17 May 2016 - 3:04 PM  UPDATED 17 May 2016 - 6:49 PM

Young French film-maker and blogger Benjamin Martine recently spent two weeks in Iran, and the short film documenting his journey is pretty spectacular.

Titled Don’t Go to Iran, the ironic video highlights Iran’s natural landscapes, cultural heritage, cuisine and welcoming people.

The 25-year-old said he made the film to challenge stereotypes about the country.

“Unfortunately, there are still a lot of Western people who associate the people of Iran with their government,” he wrote. “Sure there is still a lot of progress to be made on human rights, gender equality… But trust me, you will feel more welcome in Iran than in any Western country.”
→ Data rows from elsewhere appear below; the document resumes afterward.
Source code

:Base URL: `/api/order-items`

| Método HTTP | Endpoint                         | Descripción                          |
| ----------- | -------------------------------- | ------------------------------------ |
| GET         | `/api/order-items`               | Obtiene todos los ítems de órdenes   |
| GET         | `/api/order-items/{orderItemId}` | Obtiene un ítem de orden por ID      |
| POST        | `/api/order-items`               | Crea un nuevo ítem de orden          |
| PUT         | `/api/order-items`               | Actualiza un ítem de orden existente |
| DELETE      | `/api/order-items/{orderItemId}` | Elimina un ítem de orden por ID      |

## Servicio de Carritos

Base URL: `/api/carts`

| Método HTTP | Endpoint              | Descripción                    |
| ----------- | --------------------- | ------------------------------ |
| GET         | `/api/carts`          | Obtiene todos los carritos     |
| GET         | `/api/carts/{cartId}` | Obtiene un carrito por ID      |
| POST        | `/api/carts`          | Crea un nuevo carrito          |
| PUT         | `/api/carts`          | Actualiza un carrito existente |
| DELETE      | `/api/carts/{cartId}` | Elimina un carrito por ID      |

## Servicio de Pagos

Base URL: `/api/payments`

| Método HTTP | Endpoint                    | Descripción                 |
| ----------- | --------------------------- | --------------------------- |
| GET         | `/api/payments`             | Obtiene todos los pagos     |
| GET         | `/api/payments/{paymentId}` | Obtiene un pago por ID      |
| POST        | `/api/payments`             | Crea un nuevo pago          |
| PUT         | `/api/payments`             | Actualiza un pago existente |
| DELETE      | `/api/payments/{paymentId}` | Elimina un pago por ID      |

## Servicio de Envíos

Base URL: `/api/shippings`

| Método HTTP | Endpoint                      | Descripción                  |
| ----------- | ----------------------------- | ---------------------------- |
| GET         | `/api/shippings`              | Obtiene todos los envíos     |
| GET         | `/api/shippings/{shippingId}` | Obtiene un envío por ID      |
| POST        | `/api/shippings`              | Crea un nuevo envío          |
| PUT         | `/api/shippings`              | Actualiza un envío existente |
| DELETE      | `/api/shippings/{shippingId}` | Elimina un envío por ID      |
Iran, which had many sanctions lifted this January as a result of a nuclear deal with Western powers, is hoping for a big boost to its tourism industry.

Iranian Vice President Masoud Soltanifar, the country's tourism chief, told the Associated Press the country was preparing for a “tsunami” of foreign tourists in the wake of the nuclear deal.

Despite well-developed infrastructure and combined Farsi and English sign posts, many significant destinations in the country still experience few foreign visitors.

Soltanifar said President Hassan Rouhani's moderate image and the easing of visa rules would open the door for the return of foreign tourists to Iran.

Some sanctions against Iran remain in place due to ongoing human rights abuses, support for designated terror organisations and the country's ballistic missile program.

But Martine says that didn’t deter him.

“The good thing about all the prejudice against Iran is that less people go there,” he wrote, noting it doesn’t feel touristy - yet.

The blogger visited Tehran, Maranjab, Kashan, Isfahan, Yazd and Shiraz on his trip.

“Beyond the cultural wealth and the amazing landscapes, we will especially remember the human experience. Iranian people overwhelmed us with their hospitality and their generous genuine nature.”